Op het moment dat Lucy iets wilde gaan zeggen, naderden er voetstappen op de houten trap. Lucy deed alsof ze druk bezig was Miriam te helpen met het dichtknopen van de jurk.

“Is ze zover?” vroeg de oudere vrouw. Haar rok maakte een ruisend geluid over de houten vloer.

“Hoezo ze?” siste Miriam. “Ik kan ook zelf antwoord geven.”

De vrouw negeerde haar en pakte haar arm. Miriam trok haar arm los, blij dat ze haar frustratie kwijt kon.

“Raak me niet aan,” zei ze. “Ik blijf hier.”

Lucy keek angstig naar Miriam, die haar een knipoog gaf. Lucy reageerde niet. Het vriendschappelijke moment was voorbij.

Miriam werd meegenomen naar het huis van dorpsoudste Samuel. Net als de vorige keer zat hij in zijn stoel. Dezelfde vrouw stond naast hem. Ging dat mens nooit zitten?

“Aha.” Hij ontblootte zijn afzichtelijke gebit. “Wat zie je er mooi uit, liefste.” De vrouw knikte instemmend. Miriam deed erg haar best om niet over haar nek te gaan.

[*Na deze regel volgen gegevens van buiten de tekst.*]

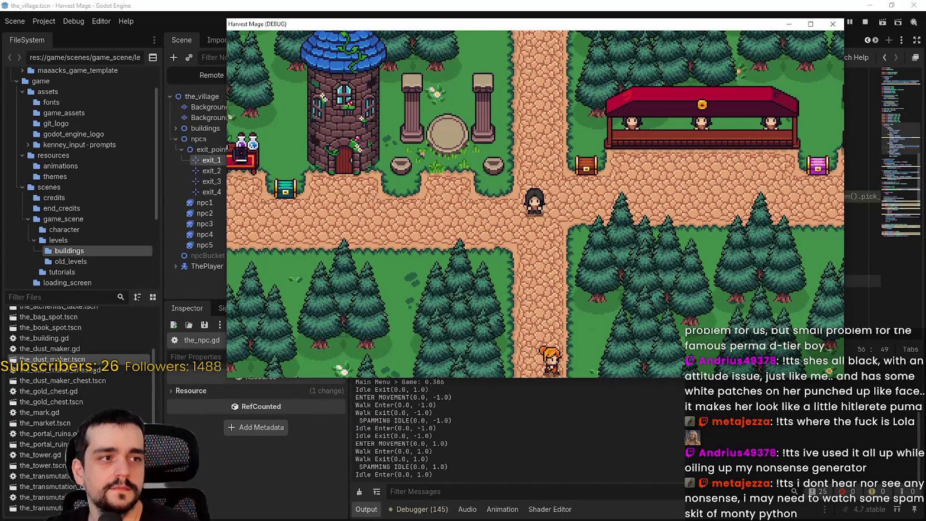
{"action": "key", "text": "Right"}
{"action": "key", "text": "Up"}
{"action": "key", "text": "Up"}
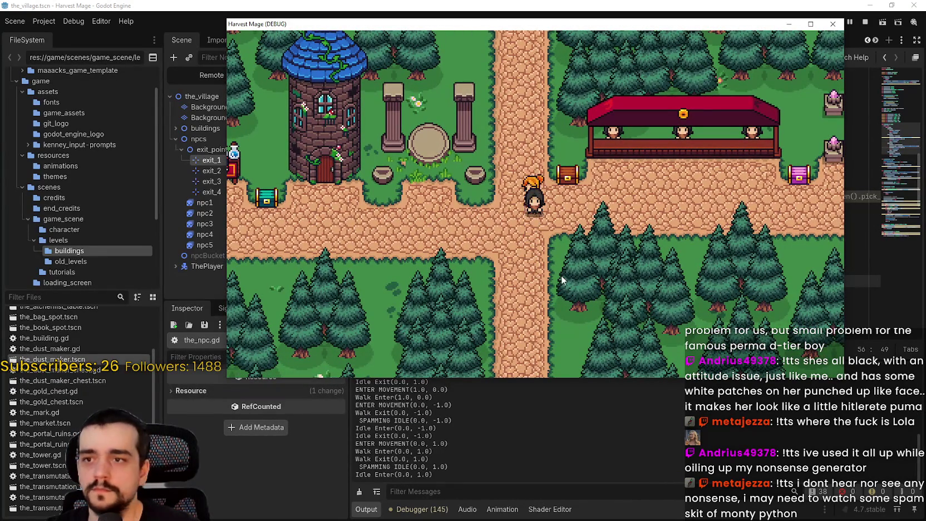
{"action": "key", "text": "Right"}
{"action": "key", "text": "Left"}
{"action": "key", "text": "Up"}
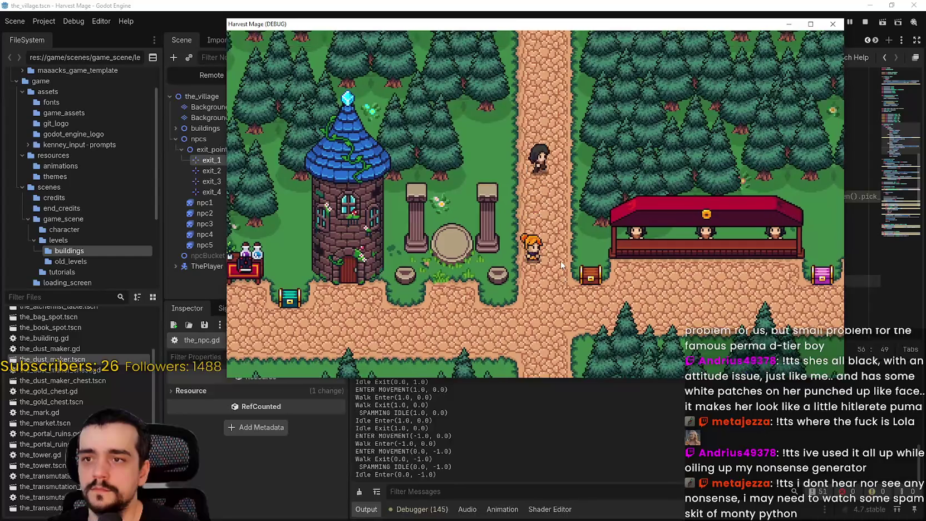
{"action": "key", "text": "Right"}
{"action": "key", "text": "Down"}
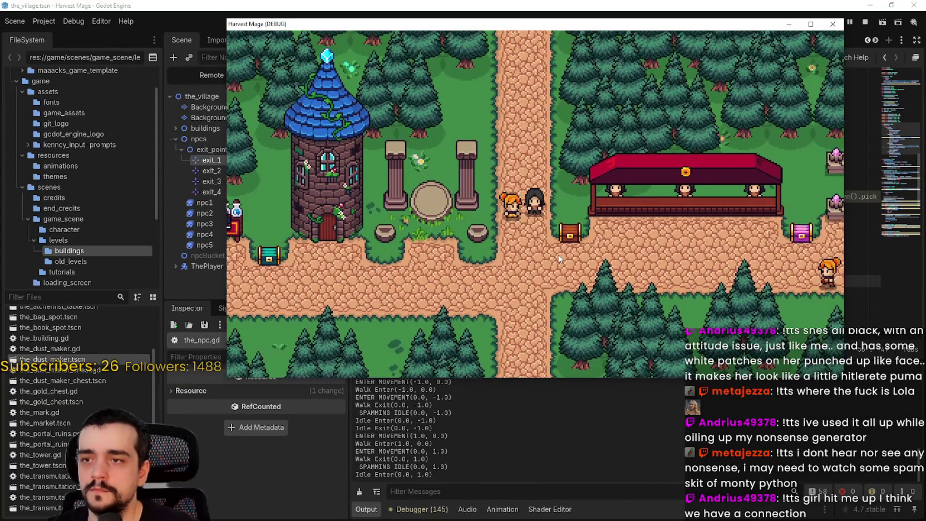
{"action": "key", "text": "Down"}
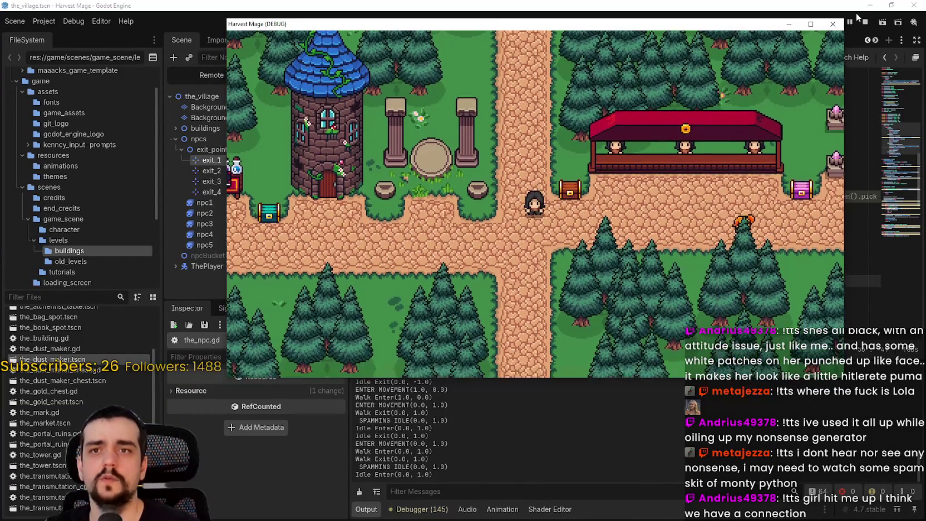
{"action": "left_click", "coordinate": [865, 22]}
{"action": "left_click", "coordinate": [644, 198]}
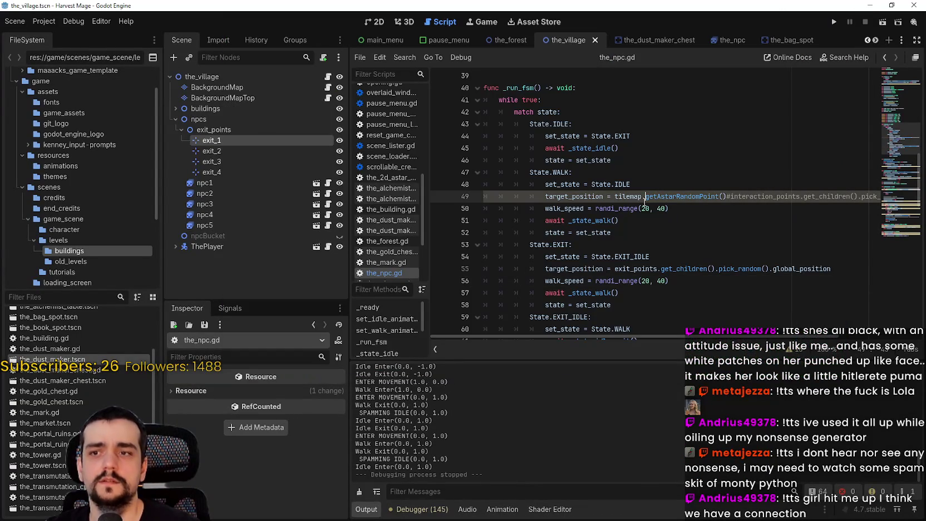
{"action": "left_click", "coordinate": [664, 229]}
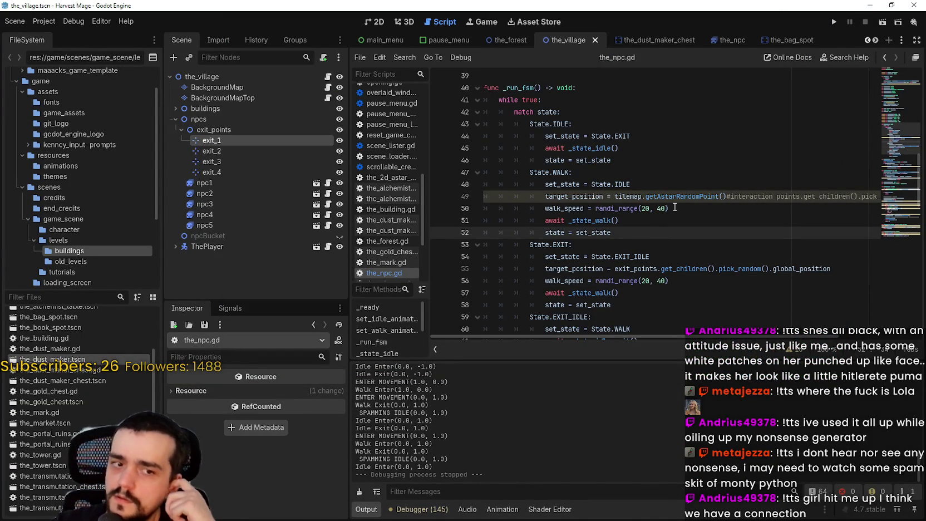
{"action": "scroll", "coordinate": [684, 217], "scroll_direction": "down", "scroll_amount": 2}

“Vanavond, na de mis, zullen wij in het huwelijk treden,” zei dorpsoudste Samuel. “Sarah en Lucy zullen je op de plechtigheid voorbereiden. Ik ben blij dat je de juiste weg hebt gekozen en ons geloof met ons wilt delen. Het was een wijs besluit.”

Miriam beet op haar lip. Vanavond! Al over een paar uur. Alleen een wonder kon haar nog redden van…ze staarde naar het doodse gezicht voor haar. Ze probeerde er niet aan te denken.

Haar enige troost was dat die engerd zou wachten tot na de huwelijksplechtigheid voordat hij met zijn vuile klauwen aan haar zou zitten. Die geloofsfanatici namen dat vast erg serieus. Het gaf haar iets meer tijd.